I read this thread in its entirety and found it fascinating on a number of counts.
First, I have suffered from severe GAD w/ episodes of panic attacks for ca. 26 years. I had absolutely no idea what was happening to me, as I had never even heard of panic attacks or anxiety disorders. This ignorance created the vintage "loop effect" of becoming fearful and further sensitized by the symptoms of anxiety.
I went an entire decade without medication and experienced suffering that is hard to put into words. I have then had several docs who attempted to cheer it with Paxil, and Xanax (as well as a few other things). Nothing was effective until my family doctor started me on Effexor and Clonozapam (the second as needed). The Effexor was the very first thing that dialed down my fight or flight response and gave me hope. However, I still lived with anxiety pretty much every day, which began to influence how I interacted with people.
I write the above preamble inasmuch as I accidentally stumbled upon Baclofen. I thought you might find my observations helpful. About three years ago I began to experience severe headaches/neck pains that were readily identified as originating in the cervical joints and adjoining muscles. I was prescribed Baclofen by a neurologist to control the muscle spasms. I had tried other muscle relaxants that were okay, but shortly after taking the Baclofen I knew something completely different was taking place. As the daily dosage increased, for the first time in nearly three decades I began to experience a completely unexpected cessation of anxiety. My anxiety can be so severe at times that I experience it even while I sleep and wake up with an anxiety attack.
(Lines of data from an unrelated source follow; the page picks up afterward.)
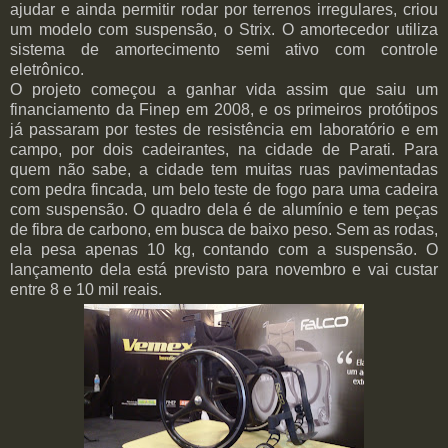
ajudar e ainda permitir rodar por terrenos irregulares, criou
um modelo com suspensão, o Strix. O amortecedor utiliza
sistema de amortecimento semi ativo com controle
eletrônico.
O projeto começou a ganhar vida assim que saiu um
financiamento da Finep em 2008, e os primeiros protótipos
já passaram por testes de resistência em laboratório e em
campo, por dois cadeirantes, na cidade de Parati. Para
quem não sabe, a cidade tem muitas ruas pavimentadas
com pedra fincada, um belo teste de fogo para uma cadeira
com suspensão. O quadro dela é de alumínio e tem peças
de fibra de carbono, em busca de baixo peso. Sem as rodas,
ela pesa apenas 10 kg, contando com a suspensão. O
lançamento dela está previsto para novembro e vai custar
entre 8 e 10 mil reais.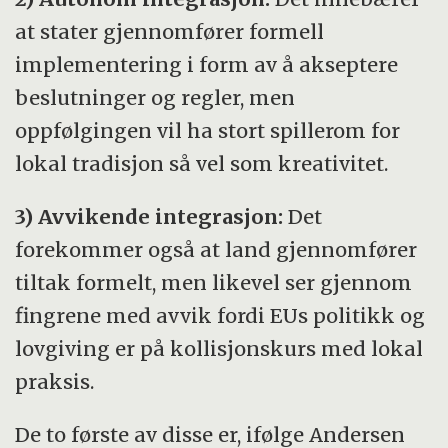
at stater gjennomfører formell
implementering i form av å akseptere
beslutninger og regler, men
oppfølgingen vil ha stort spillerom for
lokal tradisjon så vel som kreativitet.
3) Avvikende integrasjon:
Det
forekommer også at land gjennomfører
tiltak formelt, men likevel ser gjennom
fingrene med avvik fordi EUs politikk og
lovgiving er på kollisjonskurs med lokal
praksis.
De to første av disse er, ifølge Andersen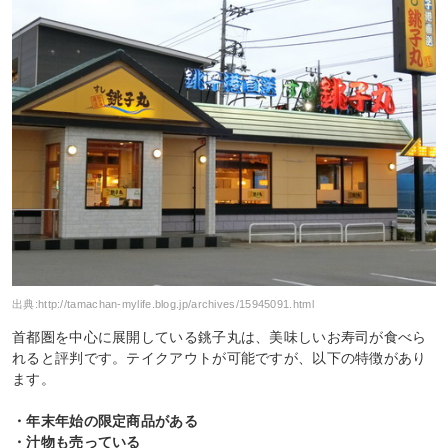
出典:
http://tamachan-mylife.blog.jp/archives/15945091.html
首都圏を中心に展開している銚子丸は、美味しいお寿司が食べら
れると評判です。テイクアウトが可能ですが、以下の特徴があり
ます。
・年末年始の限定商品がある
・汁物も売っている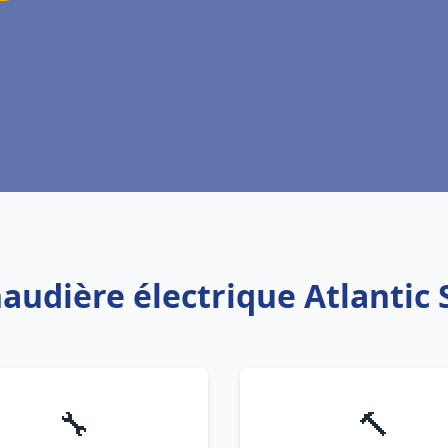
haudière électrique Atlantic
🔧
🔨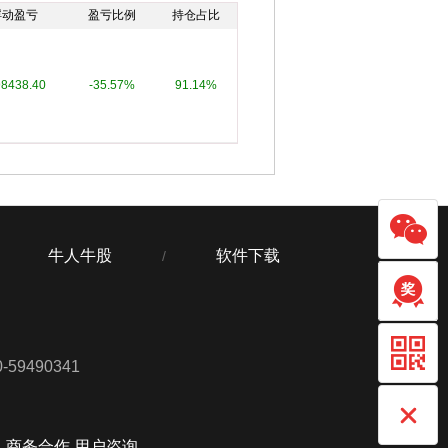
浮动盈亏
盈亏比例
持仓占比
98438.40
-35.57%
91.14%
牛人牛股
软件下载
/
59490341
商务合作 用户咨询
To the point: at a very specific daily dosage my body was no longer capable (if that is the correct term) of triggering a panic attack. In terms of the ongoing GAD, there was no longer any anxiety present--either day or night. In terms of an analogy, it was as if the Baclofen had reached into my brain and adjusted the idle of my nervous system back down to normal level. I discovered that now that my nervous system was no longer sensitized and was back to what I had known as "normal" nearly 25 year prior, my attitude and patterns of thinking followed and became healthy again. I did not obsess about avoiding people; I began to relate to people and enjoyed going places. Again, this had all been unexpected on my part.
I likewise discovered the hard way that you absolutely cannot stop Baclofen, or even titrate at the rate that a pharmacist or neurologist will recommend. When I needed to try to strength my neck muscles, I ceased taking it as per their instructions. I was met with the most severe anxiety and muscle cramping I had ever encountered. This really scared me and made me rethink taking it at all. After several failed attempts, I researched it enough to find out that the best titration schedule was to reduce by 5mg every seven days. Any faster and you would hurt--bad.
After being off it for several months, I realized that all my previous anxiety was back, arguably even stronger than when I began the Baclofen (that may have been a subjective impression due to an experience of such peace). Consequently, with my neck still needing a muscle relaxer, I resumed the Baclofen. Once again, it completely removed what has been 2.5 decades of severe GAD with occasional panic attacks.
There are some side effects, but they are minimal compared to what it accomplishes.
I have no idea why Baclofen is not used as a front-line drug to bring relief for many who suffer with various forms of anxiety disorders. Nothing I have taken even comes close to its efficacy, and I have yet to build up any tolerance to it.
Hope this note helps some folks. Do bear in mind that attempting to suddenly stop it without a proper taper will not only be hell-on-earth; it is potentially lethal.